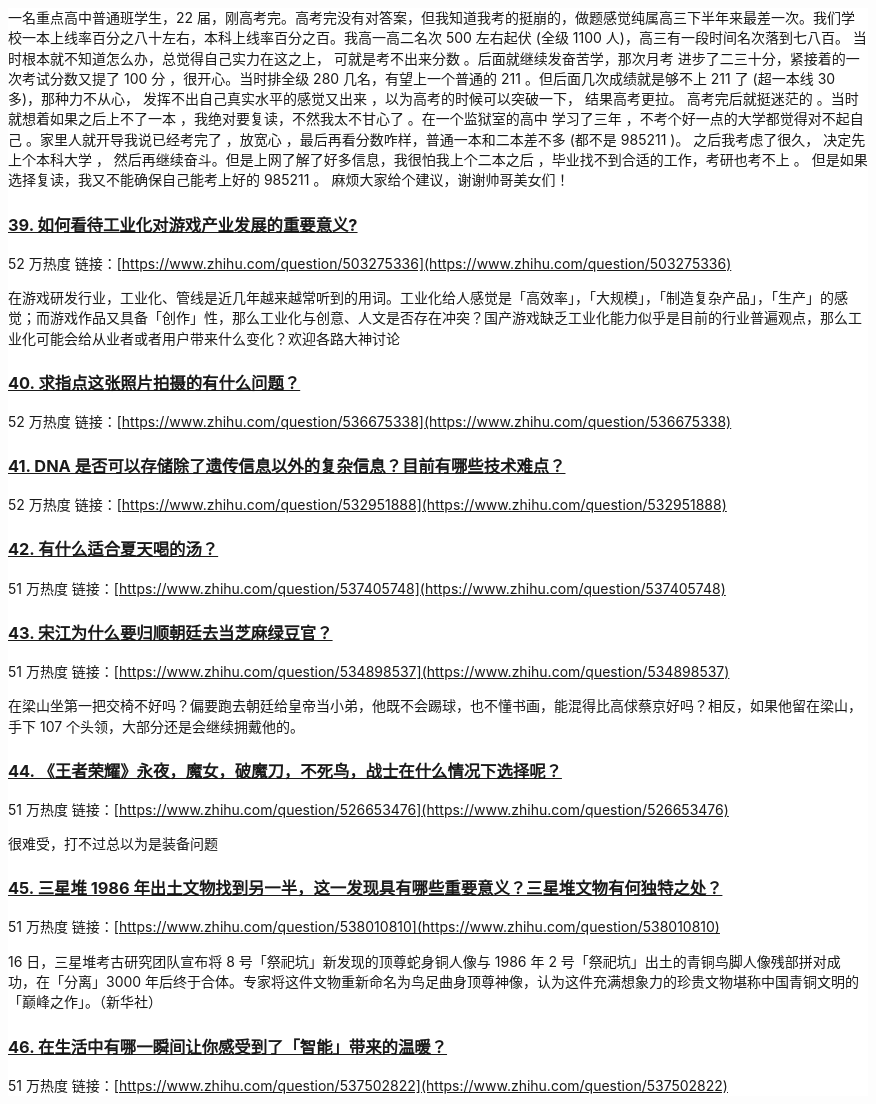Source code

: 一名重点高中普通班学生，22 届，刚高考完。高考完没有对答案，但我知道我考的挺崩的，做题感觉纯属高三下半年来最差一次。我们学校一本上线率百分之八十左右，本科上线率百分之百。我高一高二名次 500 左右起伏 (全级 1100 人)，高三有一段时间名次落到七八百。 当时根本就不知道怎么办，总觉得自己实力在这之上， 可就是考不出来分数 。后面就继续发奋苦学，那次月考 进步了二三十分，紧接着的一次考试分数又提了 100 分 ，很开心。当时排全级 280 几名，有望上一个普通的 211 。但后面几次成绩就是够不上 211 了 (超一本线 30 多)，那种力不从心， 发挥不出自己真实水平的感觉又出来 ，以为高考的时候可以突破一下， 结果高考更拉。 高考完后就挺迷茫的 。当时就想着如果之后上不了一本 ，我绝对要复读，不然我太不甘心了 。在一个监狱室的高中 学习了三年 ，不考个好一点的大学都觉得对不起自己 。家里人就开导我说已经考完了 ，放宽心 ，最后再看分数咋样，普通一本和二本差不多 (都不是 985211 )。 之后我考虑了很久， 决定先上个本科大学 ， 然后再继续奋斗。但是上网了解了好多信息，我很怕我上个二本之后 ，毕业找不到合适的工作，考研也考不上 。 但是如果选择复读，我又不能确保自己能考上好的 985211 。 麻烦大家给个建议，谢谢帅哥美女们！

### [39. 如何看待工业化对游戏产业发展的重要意义?](https://www.zhihu.com/question/503275336)
52 万热度 链接：[https://www.zhihu.com/question/503275336](https://www.zhihu.com/question/503275336)

在游戏研发行业，工业化、管线是近几年越来越常听到的用词。工业化给人感觉是「高效率」，「大规模」，「制造复杂产品」，「生产」的感觉；而游戏作品又具备「创作」性，那么工业化与创意、人文是否存在冲突？国产游戏缺乏工业化能力似乎是目前的行业普遍观点，那么工业化可能会给从业者或者用户带来什么变化？欢迎各路大神讨论

### [40. 求指点这张照片拍摄的有什么问题？](https://www.zhihu.com/question/536675338)
52 万热度 链接：[https://www.zhihu.com/question/536675338](https://www.zhihu.com/question/536675338)



### [41. DNA 是否可以存储除了遗传信息以外的复杂信息？目前有哪些技术难点？](https://www.zhihu.com/question/532951888)
52 万热度 链接：[https://www.zhihu.com/question/532951888](https://www.zhihu.com/question/532951888)



### [42. 有什么适合夏天喝的汤？](https://www.zhihu.com/question/537405748)
51 万热度 链接：[https://www.zhihu.com/question/537405748](https://www.zhihu.com/question/537405748)



### [43. 宋江为什么要归顺朝廷去当芝麻绿豆官？](https://www.zhihu.com/question/534898537)
51 万热度 链接：[https://www.zhihu.com/question/534898537](https://www.zhihu.com/question/534898537)

在梁山坐第一把交椅不好吗？偏要跑去朝廷给皇帝当小弟，他既不会踢球，也不懂书画，能混得比高俅蔡京好吗？相反，如果他留在梁山，手下 107 个头领，大部分还是会继续拥戴他的。

### [44. 《王者荣耀》永夜，魔女，破魔刀，不死鸟，战士在什么情况下选择呢？](https://www.zhihu.com/question/526653476)
51 万热度 链接：[https://www.zhihu.com/question/526653476](https://www.zhihu.com/question/526653476)

很难受，打不过总以为是装备问题

### [45. 三星堆 1986 年出土文物找到另一半，这一发现具有哪些重要意义？三星堆文物有何独特之处？](https://www.zhihu.com/question/538010810)
51 万热度 链接：[https://www.zhihu.com/question/538010810](https://www.zhihu.com/question/538010810)

16 日，三星堆考古研究团队宣布将 8 号「祭祀坑」新发现的顶尊蛇身铜人像与 1986 年 2 号「祭祀坑」出土的青铜鸟脚人像残部拼对成功，在「分离」3000 年后终于合体。专家将这件文物重新命名为鸟足曲身顶尊神像，认为这件充满想象力的珍贵文物堪称中国青铜文明的「巅峰之作」。（新华社）

### [46. 在生活中有哪一瞬间让你感受到了「智能」带来的温暖？](https://www.zhihu.com/question/537502822)
51 万热度 链接：[https://www.zhihu.com/question/537502822](https://www.zhihu.com/question/537502822)
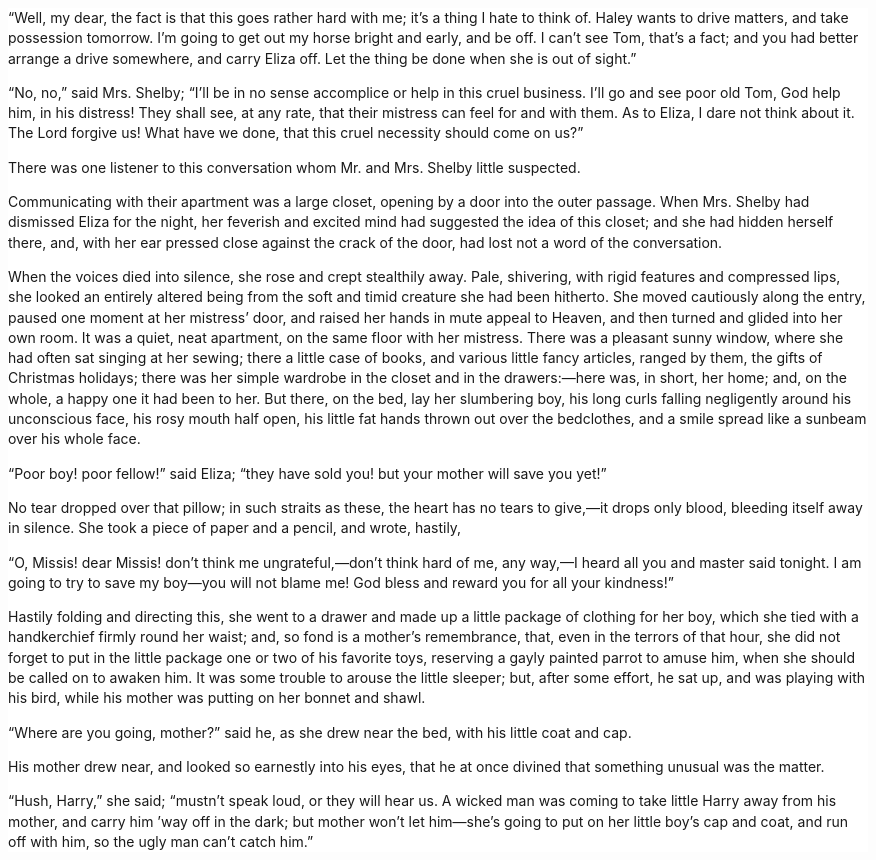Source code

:“Well, my dear, the fact is that this goes rather hard with me; it’s a thing I hate to think of. Haley wants to drive matters, and take possession tomorrow. I’m going to get out my horse bright and early, and be off. I can’t see Tom, that’s a fact; and you had better arrange a drive somewhere, and carry Eliza off. Let the thing be done when she is out of sight.”

“No, no,” said Mrs. Shelby; “I’ll be in no sense accomplice or help in this cruel business. I’ll go and see poor old Tom, God help him, in his distress! They shall see, at any rate, that their mistress can feel for and with them. As to Eliza, I dare not think about it. The Lord forgive us! What have we done, that this cruel necessity should come on us?”

There was one listener to this conversation whom Mr. and Mrs. Shelby little suspected.

Communicating with their apartment was a large closet, opening by a door into the outer passage. When Mrs. Shelby had dismissed Eliza for the night, her feverish and excited mind had suggested the idea of this closet; and she had hidden herself there, and, with her ear pressed close against the crack of the door, had lost not a word of the conversation.

When the voices died into silence, she rose and crept stealthily away. Pale, shivering, with rigid features and compressed lips, she looked an entirely altered being from the soft and timid creature she had been hitherto. She moved cautiously along the entry, paused one moment at her mistress’ door, and raised her hands in mute appeal to Heaven, and then turned and glided into her own room. It was a quiet, neat apartment, on the same floor with her mistress. There was a pleasant sunny window, where she had often sat singing at her sewing; there a little case of books, and various little fancy articles, ranged by them, the gifts of Christmas holidays; there was her simple wardrobe in the closet and in the drawers:—here was, in short, her home; and, on the whole, a happy one it had been to her. But there, on the bed, lay her slumbering boy, his long curls falling negligently around his unconscious face, his rosy mouth half open, his little fat hands thrown out over the bedclothes, and a smile spread like a sunbeam over his whole face.

“Poor boy! poor fellow!” said Eliza; “they have sold you! but your mother will save you yet!”

No tear dropped over that pillow; in such straits as these, the heart has no tears to give,—it drops only blood, bleeding itself away in silence. She took a piece of paper and a pencil, and wrote, hastily,

“O, Missis! dear Missis! don’t think me ungrateful,—don’t think hard of me, any way,—I heard all you and master said tonight. I am going to try to save my boy—you will not blame me! God bless and reward you for all your kindness!”

Hastily folding and directing this, she went to a drawer and made up a little package of clothing for her boy, which she tied with a handkerchief firmly round her waist; and, so fond is a mother’s remembrance, that, even in the terrors of that hour, she did not forget to put in the little package one or two of his favorite toys, reserving a gayly painted parrot to amuse him, when she should be called on to awaken him. It was some trouble to arouse the little sleeper; but, after some effort, he sat up, and was playing with his bird, while his mother was putting on her bonnet and shawl.

“Where are you going, mother?” said he, as she drew near the bed, with his little coat and cap.

His mother drew near, and looked so earnestly into his eyes, that he at once divined that something unusual was the matter.

“Hush, Harry,” she said; “mustn’t speak loud, or they will hear us. A wicked man was coming to take little Harry away from his mother, and carry him ’way off in the dark; but mother won’t let him—she’s going to put on her little boy’s cap and coat, and run off with him, so the ugly man can’t catch him.”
§
• **Directions for this task**: Please update everything from the start of the entries down to the line containing "16 日，三星堆考古研究团队宣布将 8", replacing "热度" with "关注度" and leaving all else unchanged. Leave the pictures out of your answer.

• **Task output**:
Source code

: 一名重点高中普通班学生，22 届，刚高考完。高考完没有对答案，但我知道我考的挺崩的，做题感觉纯属高三下半年来最差一次。我们学校一本上线率百分之八十左右，本科上线率百分之百。我高一高二名次 500 左右起伏 (全级 1100 人)，高三有一段时间名次落到七八百。 当时根本就不知道怎么办，总觉得自己实力在这之上， 可就是考不出来分数 。后面就继续发奋苦学，那次月考 进步了二三十分，紧接着的一次考试分数又提了 100 分 ，很开心。当时排全级 280 几名，有望上一个普通的 211 。但后面几次成绩就是够不上 211 了 (超一本线 30 多)，那种力不从心， 发挥不出自己真实水平的感觉又出来 ，以为高考的时候可以突破一下， 结果高考更拉。 高考完后就挺迷茫的 。当时就想着如果之后上不了一本 ，我绝对要复读，不然我太不甘心了 。在一个监狱室的高中 学习了三年 ，不考个好一点的大学都觉得对不起自己 。家里人就开导我说已经考完了 ，放宽心 ，最后再看分数咋样，普通一本和二本差不多 (都不是 985211 )。 之后我考虑了很久， 决定先上个本科大学 ， 然后再继续奋斗。但是上网了解了好多信息，我很怕我上个二本之后 ，毕业找不到合适的工作，考研也考不上 。 但是如果选择复读，我又不能确保自己能考上好的 985211 。 麻烦大家给个建议，谢谢帅哥美女们！

### [39. 如何看待工业化对游戏产业发展的重要意义?](https://www.zhihu.com/question/503275336)
52 万关注度 链接：[https://www.zhihu.com/question/503275336](https://www.zhihu.com/question/503275336)

在游戏研发行业，工业化、管线是近几年越来越常听到的用词。工业化给人感觉是「高效率」，「大规模」，「制造复杂产品」，「生产」的感觉；而游戏作品又具备「创作」性，那么工业化与创意、人文是否存在冲突？国产游戏缺乏工业化能力似乎是目前的行业普遍观点，那么工业化可能会给从业者或者用户带来什么变化？欢迎各路大神讨论

### [40. 求指点这张照片拍摄的有什么问题？](https://www.zhihu.com/question/536675338)
52 万关注度 链接：[https://www.zhihu.com/question/536675338](https://www.zhihu.com/question/536675338)



### [41. DNA 是否可以存储除了遗传信息以外的复杂信息？目前有哪些技术难点？](https://www.zhihu.com/question/532951888)
52 万关注度 链接：[https://www.zhihu.com/question/532951888](https://www.zhihu.com/question/532951888)



### [42. 有什么适合夏天喝的汤？](https://www.zhihu.com/question/537405748)
51 万关注度 链接：[https://www.zhihu.com/question/537405748](https://www.zhihu.com/question/537405748)



### [43. 宋江为什么要归顺朝廷去当芝麻绿豆官？](https://www.zhihu.com/question/534898537)
51 万关注度 链接：[https://www.zhihu.com/question/534898537](https://www.zhihu.com/question/534898537)

在梁山坐第一把交椅不好吗？偏要跑去朝廷给皇帝当小弟，他既不会踢球，也不懂书画，能混得比高俅蔡京好吗？相反，如果他留在梁山，手下 107 个头领，大部分还是会继续拥戴他的。

### [44. 《王者荣耀》永夜，魔女，破魔刀，不死鸟，战士在什么情况下选择呢？](https://www.zhihu.com/question/526653476)
51 万关注度 链接：[https://www.zhihu.com/question/526653476](https://www.zhihu.com/question/526653476)

很难受，打不过总以为是装备问题

### [45. 三星堆 1986 年出土文物找到另一半，这一发现具有哪些重要意义？三星堆文物有何独特之处？](https://www.zhihu.com/question/538010810)
51 万关注度 链接：[https://www.zhihu.com/question/538010810](https://www.zhihu.com/question/538010810)

16 日，三星堆考古研究团队宣布将 8 号「祭祀坑」新发现的顶尊蛇身铜人像与 1986 年 2 号「祭祀坑」出土的青铜鸟脚人像残部拼对成功，在「分离」3000 年后终于合体。专家将这件文物重新命名为鸟足曲身顶尊神像，认为这件充满想象力的珍贵文物堪称中国青铜文明的「巅峰之作」。（新华社）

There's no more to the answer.